Delia antiqua

Onion fly

What is Onion fly?

The onion fly (Delia antiqua), also referred to as the onion maggot, is a frequent pest that harms allium plants, including leek, garlic, and onion crops. It is a small fly, measuring between 5 and 7 mm long, with a grayish-yellowish body and clear wings.

The eggs are laid by the female onion fly on the young leaves, necks of onion seedlings or in the soil close to the base of onion plants. The onion fly larvae that emerge from the eggs tunnel into the onion bulbs, harming the roots and foliage. This leads to retarded growth, decreased yield, or even death of the plant.

For onion growers, onion fly infestations can be a major concern, but there are a few control strategies that can be used to manage this pest. These include crop rotation, planting resistant varieties, using biocontrol agents, and applying chemical insecticides when necessary.

Recognize onion fly infestations

It can be difficult to identify an onion fly infestation because the signs may not always be visible. But there are a few symptoms to watch out for. The wilting or yellowing of onion leaves is one of the most obvious signs of onion fly damage. Small tunnels made by the larvae as they feed can also be seen in the bulbs. The bulbs may occasionally soften or decay, which may be a sign of a serious infestation. Regularly checking your onion plants for these symptoms is essential since spotting an infestation early can help stop the insect from spreading and causing more harm.

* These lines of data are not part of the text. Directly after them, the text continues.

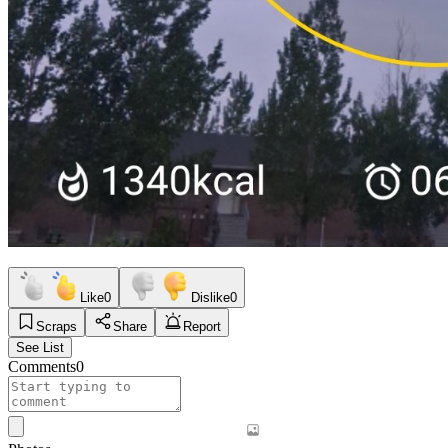
Like
0
Dislike
0
Scraps
Share
Report
See List
Comments
0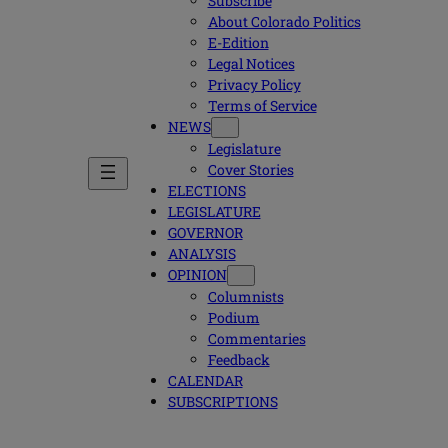
Subscribe
About Colorado Politics
E-Edition
Legal Notices
Privacy Policy
Terms of Service
NEWS
Legislature
Cover Stories
ELECTIONS
LEGISLATURE
GOVERNOR
ANALYSIS
OPINION
Columnists
Podium
Commentaries
Feedback
CALENDAR
SUBSCRIPTIONS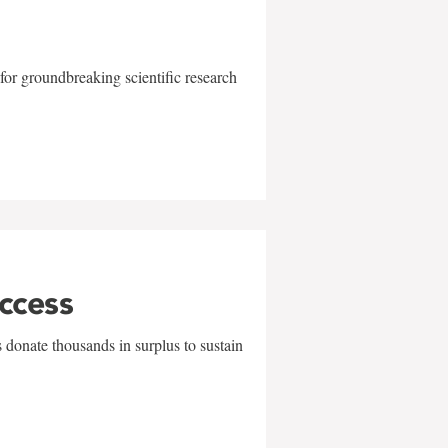
for groundbreaking scientific research
uccess
 donate thousands in surplus to sustain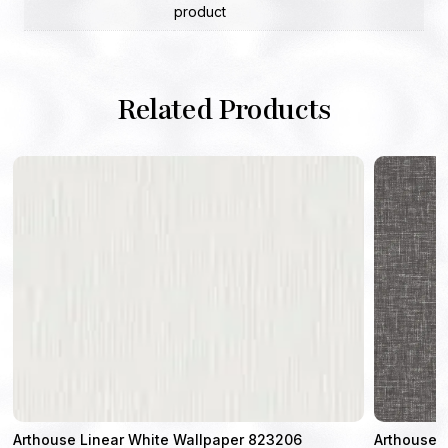
product
Related Products
4
Arthouse Linear White Wallpaper 823206
Arthouse L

Damage caused by onion fly

Severe onion fly damage can cause stunted growth, yield reduction or even death of the onion plant. The roots and leaves are harmed when the onion fly larvae tunnel into the onion bulbs. This damage may decrease the quality of the onion bulbs and make the plant more vulnerable to other diseases and pests. Severely damaged bulbs may turn soft or decay, making them unsuitable for consumption.

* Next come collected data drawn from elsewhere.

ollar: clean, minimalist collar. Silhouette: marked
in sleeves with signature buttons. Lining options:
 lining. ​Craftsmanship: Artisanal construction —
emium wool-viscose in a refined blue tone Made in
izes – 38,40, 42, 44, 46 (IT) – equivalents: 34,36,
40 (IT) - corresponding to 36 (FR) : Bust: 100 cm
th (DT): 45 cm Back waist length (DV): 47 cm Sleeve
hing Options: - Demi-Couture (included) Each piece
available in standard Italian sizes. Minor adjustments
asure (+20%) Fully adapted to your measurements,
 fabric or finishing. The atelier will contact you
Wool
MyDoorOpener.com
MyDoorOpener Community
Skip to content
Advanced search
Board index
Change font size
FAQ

Biological control of onion fly with nematodes

Biological control using nematodes can be an effective strategy to manage onion fly (Delia antiqua) infestations. Steinernema feltiae is a beneficial nematode species that is effective natural enemy of onion fly larvae. These nematodes are applied by spraying. After application, the nematodes set out in search of the larvae, eventually killing them. The fact that this biological control strategy is safe for people and non-target organisms gives various advantages over chemical control. It's crucial to remember that nematode treatments are more effective when used in conjunction with other pest management strategies including cultural practices and chemical control. Additionally, proper application of nematodes is critical for their success, so it's important to carefully follow the instructions when using this strategy of onion fly control.

Effectively apply nematodes to control onion fly

Success of onion fly control starts with the right approach. Growers must carefully monitor the development of the onion fly. This way he knows when the first flight of the onion fly is coming. After that apply Capirel twice, with an interval of eight to ten days. Then most onion fly larvae will die, and the pest pressure will remain low.

Finally, the correct application of the nematodes is important. The soil must be damp, bright sun must be avoided, as well as a lot of wind otherwise the product dries up too quickly. So, spraying late in the afternoon will have the most effect. And yes, you can even spray during a rain shower. Then the nematodes are washed immediately into the soil.